白蒸は、糯米を蒸して、まだ搗いていない状態のもので、なるほど、「もう叩かないどくれ」という意味ではこちらの方が明快でしょう。
上方では笑福亭系の噺です。五代目笑福亭松鶴(竹内梅之助、1884-1950)、六代目笑福亭松鶴(竹内日出男、1918-86)の十八番でした。東京では、あらすじでもテキストにした八代目三笑亭可楽(麹池元吉、1898-1964)のやり方が現行の基本になっています。
可楽はこの前に「掛け取り万歳」の後半部を付け、この夫婦の貧乏と能天気を強調しておくやり方でした。
餅屋
江戸時代、ふつう餅搗きは12月26日から。
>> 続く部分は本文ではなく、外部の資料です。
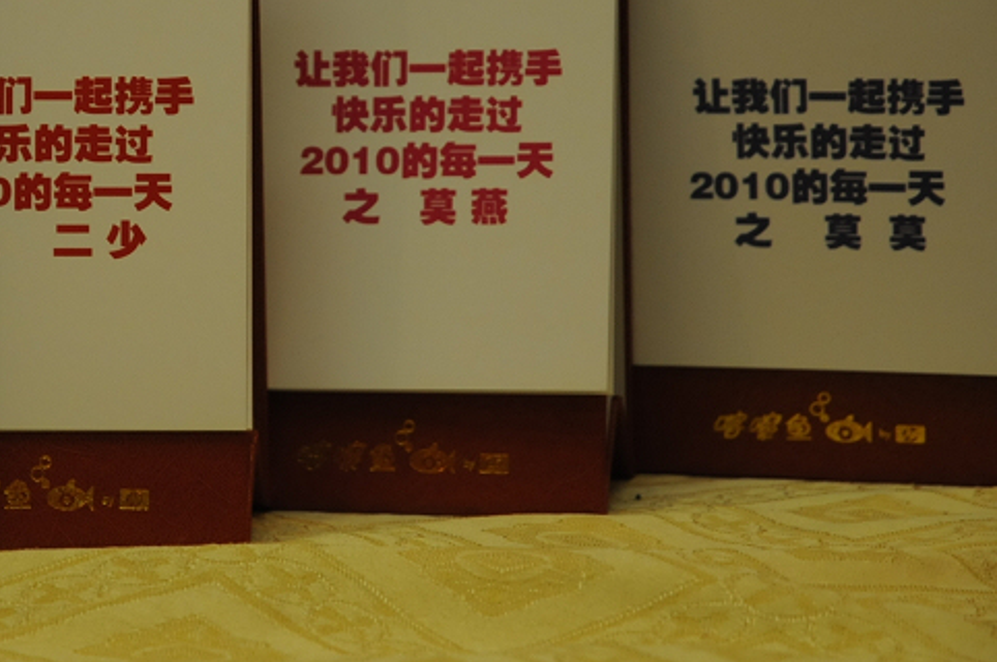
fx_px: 5859
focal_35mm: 212
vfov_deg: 6.5
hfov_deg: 9.7
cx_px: 201
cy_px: 210
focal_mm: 85
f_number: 5.6
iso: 800
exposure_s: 1/15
これを餅搗始といいました。この日から大晦日まで、「引摺」といって、餅屋が何人かで道具を持ち、得意先を回って歩きます。
正月の餅はおろか、鏡餅も買えない切羽詰まった状況というのは、落語では「三百餅」「子ころし」などにも描かれます。
「尻餅」の直接の原話である、享和2年(1802)刊の江戸板笑話本『臍くり金』中の「餅搗」では、貧乏な医者が下男の三介の尻をたたく設定になっています。
ほのかなエロティシズム
東京でも上方でも、女房の尻をまくって亭主が「白い尻だなあ」と、思わず見とれたように言う(生唾をのみ込む?)セリフがあります。
江戸時代には、アノ時の「後ろから」の体位は、畜生道ということで禁断だったわけで、この亭主も、所帯を持って初めて、まじまじとその部分を拝み、新鮮な感動をおぼえたのでしょう。
いずれにしても、この「餅搗」、禁断のセックスの暗喩と勘ぐれば、エロの色調もより濃厚になってきそうです。とはいうものの、さほどのもんじゃありません。